Bartholomew and the Oobleck is a 1949 book by Dr. Seuss (Theodor Geisel). It follows the adventures of a young boy named Bartholomew Cubbins, who must rescue his kingdom from a sticky green substance called oobleck. The book is a sequel of sorts to The 500 Hats of Bartholomew Cubbins. Unlike most of Geisel's books, which are written in anapestic tetrameter, Bartholomew and the Oobleck is a prose work, like its predecessor.

Geisel said he drew inspiration for the book from a conversation he overheard while stationed in Belgium during World War II. During a rainstorm, one of his fellow soldiers remarked, "Rain, always rain. Why can't we have something different for a change?"

The book was named a Caldecott Honor Book in 1950.

·····

Rewrite the stretch of the passage on Bartholomew and the Oobleck from "Bartholomew and the Oobleck is a 1949" through "Book in 1950.", changing "rainstorm" to "downpour".

:: Excerpted records ::

·····

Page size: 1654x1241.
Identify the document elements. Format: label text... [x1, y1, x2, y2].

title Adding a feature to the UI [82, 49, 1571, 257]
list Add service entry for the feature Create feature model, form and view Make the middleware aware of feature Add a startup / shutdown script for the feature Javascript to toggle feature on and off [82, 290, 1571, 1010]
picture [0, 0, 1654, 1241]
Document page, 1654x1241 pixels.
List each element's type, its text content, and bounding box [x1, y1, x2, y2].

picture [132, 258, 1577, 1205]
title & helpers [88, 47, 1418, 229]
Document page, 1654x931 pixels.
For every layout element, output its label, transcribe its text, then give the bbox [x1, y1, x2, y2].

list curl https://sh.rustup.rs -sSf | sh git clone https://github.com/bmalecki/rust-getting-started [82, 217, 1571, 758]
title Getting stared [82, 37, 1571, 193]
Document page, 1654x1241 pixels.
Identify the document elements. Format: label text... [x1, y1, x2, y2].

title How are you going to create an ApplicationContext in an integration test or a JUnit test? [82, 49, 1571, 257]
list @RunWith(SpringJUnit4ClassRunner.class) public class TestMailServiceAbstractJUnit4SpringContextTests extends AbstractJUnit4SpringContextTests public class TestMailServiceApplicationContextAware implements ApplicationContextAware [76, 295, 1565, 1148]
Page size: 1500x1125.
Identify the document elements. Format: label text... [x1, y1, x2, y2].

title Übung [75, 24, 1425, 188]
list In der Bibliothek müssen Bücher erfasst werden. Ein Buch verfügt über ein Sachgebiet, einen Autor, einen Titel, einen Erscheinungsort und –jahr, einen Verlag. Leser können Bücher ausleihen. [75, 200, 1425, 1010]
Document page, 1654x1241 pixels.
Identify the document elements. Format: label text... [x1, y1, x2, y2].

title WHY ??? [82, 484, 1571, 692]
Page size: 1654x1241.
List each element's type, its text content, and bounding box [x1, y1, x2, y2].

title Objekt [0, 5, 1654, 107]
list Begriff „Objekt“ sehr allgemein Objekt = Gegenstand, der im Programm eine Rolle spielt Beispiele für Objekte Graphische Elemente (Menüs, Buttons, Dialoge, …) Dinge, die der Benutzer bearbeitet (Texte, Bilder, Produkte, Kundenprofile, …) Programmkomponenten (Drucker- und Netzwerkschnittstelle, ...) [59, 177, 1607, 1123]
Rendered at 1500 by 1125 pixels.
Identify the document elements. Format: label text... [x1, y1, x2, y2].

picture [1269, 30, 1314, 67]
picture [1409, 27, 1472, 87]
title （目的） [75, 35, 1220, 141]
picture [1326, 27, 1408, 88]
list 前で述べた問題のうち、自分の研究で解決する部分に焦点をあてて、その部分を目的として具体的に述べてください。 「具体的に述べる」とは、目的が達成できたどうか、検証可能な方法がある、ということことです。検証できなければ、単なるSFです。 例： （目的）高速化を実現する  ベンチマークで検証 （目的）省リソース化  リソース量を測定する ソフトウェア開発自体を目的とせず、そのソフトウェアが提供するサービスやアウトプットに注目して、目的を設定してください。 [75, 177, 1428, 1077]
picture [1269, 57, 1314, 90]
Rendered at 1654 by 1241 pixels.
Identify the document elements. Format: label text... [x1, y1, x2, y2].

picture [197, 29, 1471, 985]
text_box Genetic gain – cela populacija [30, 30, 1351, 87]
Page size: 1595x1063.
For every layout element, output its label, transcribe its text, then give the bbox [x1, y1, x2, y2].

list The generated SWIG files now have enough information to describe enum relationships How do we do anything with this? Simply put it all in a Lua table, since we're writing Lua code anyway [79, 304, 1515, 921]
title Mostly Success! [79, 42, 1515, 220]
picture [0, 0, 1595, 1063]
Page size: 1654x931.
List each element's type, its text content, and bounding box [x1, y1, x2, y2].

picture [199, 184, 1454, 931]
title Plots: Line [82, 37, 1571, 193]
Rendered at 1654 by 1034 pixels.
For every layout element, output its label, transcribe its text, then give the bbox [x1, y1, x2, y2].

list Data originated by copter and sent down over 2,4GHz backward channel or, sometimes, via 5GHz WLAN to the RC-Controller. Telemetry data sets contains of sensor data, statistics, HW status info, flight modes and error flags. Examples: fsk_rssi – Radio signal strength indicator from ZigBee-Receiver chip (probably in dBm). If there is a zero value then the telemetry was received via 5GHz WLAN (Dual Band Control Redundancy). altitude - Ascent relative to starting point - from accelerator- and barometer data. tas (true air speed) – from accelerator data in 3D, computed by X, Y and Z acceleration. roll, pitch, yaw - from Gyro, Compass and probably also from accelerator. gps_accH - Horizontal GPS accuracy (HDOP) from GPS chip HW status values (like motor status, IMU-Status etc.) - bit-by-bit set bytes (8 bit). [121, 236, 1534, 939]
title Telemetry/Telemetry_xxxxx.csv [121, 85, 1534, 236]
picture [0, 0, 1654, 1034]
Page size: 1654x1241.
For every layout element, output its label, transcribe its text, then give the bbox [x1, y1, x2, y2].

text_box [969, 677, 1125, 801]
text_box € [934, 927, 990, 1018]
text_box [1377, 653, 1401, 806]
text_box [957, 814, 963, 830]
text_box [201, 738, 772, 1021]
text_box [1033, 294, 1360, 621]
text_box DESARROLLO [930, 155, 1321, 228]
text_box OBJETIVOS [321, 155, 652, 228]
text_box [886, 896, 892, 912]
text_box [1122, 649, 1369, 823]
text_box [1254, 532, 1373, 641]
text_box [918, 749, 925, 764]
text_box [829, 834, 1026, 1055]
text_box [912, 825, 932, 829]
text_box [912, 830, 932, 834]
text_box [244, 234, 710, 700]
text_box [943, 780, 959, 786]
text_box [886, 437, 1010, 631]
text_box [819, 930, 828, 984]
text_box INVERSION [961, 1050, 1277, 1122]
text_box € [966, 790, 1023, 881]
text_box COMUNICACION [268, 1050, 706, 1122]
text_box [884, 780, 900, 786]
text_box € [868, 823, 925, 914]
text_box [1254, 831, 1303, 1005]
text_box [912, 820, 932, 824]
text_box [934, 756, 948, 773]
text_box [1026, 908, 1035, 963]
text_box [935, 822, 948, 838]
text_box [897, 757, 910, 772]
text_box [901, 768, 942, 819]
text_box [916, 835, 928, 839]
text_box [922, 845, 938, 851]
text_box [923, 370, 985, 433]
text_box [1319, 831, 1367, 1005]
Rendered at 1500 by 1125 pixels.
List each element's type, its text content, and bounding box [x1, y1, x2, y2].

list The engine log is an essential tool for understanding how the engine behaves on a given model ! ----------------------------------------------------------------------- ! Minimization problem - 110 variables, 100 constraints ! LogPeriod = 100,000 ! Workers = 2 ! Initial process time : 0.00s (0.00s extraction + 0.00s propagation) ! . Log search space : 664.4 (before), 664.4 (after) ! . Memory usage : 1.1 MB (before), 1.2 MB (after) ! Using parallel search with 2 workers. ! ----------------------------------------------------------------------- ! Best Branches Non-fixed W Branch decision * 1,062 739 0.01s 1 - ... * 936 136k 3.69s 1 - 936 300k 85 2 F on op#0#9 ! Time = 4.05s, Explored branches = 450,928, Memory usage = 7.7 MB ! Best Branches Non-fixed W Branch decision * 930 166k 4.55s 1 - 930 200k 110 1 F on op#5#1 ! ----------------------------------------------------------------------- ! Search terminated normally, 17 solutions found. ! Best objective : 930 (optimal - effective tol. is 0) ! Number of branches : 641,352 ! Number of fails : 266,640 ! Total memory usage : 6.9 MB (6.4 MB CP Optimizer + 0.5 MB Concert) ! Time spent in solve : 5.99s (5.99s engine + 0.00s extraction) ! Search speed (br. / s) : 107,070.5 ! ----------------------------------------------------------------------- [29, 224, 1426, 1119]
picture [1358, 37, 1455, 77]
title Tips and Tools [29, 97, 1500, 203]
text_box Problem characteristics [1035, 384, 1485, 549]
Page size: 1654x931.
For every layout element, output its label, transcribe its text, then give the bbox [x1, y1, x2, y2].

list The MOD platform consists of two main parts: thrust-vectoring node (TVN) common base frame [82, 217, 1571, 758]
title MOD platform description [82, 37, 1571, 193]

·····

:: Task solution ::
Bartholomew and the Oobleck is a 1949 book by Dr. Seuss (Theodor Geisel). It follows the adventures of a young boy named Bartholomew Cubbins, who must rescue his kingdom from a sticky green substance called oobleck. The book is a sequel of sorts to The 500 Hats of Bartholomew Cubbins. Unlike most of Geisel's books, which are written in anapestic tetrameter, Bartholomew and the Oobleck is a prose work, like its predecessor.

Geisel said he drew inspiration for the book from a conversation he overheard while stationed in Belgium during World War II. During a downpour, one of his fellow soldiers remarked, "Rain, always rain. Why can't we have something different for a change?"

The book was named a Caldecott Honor Book in 1950.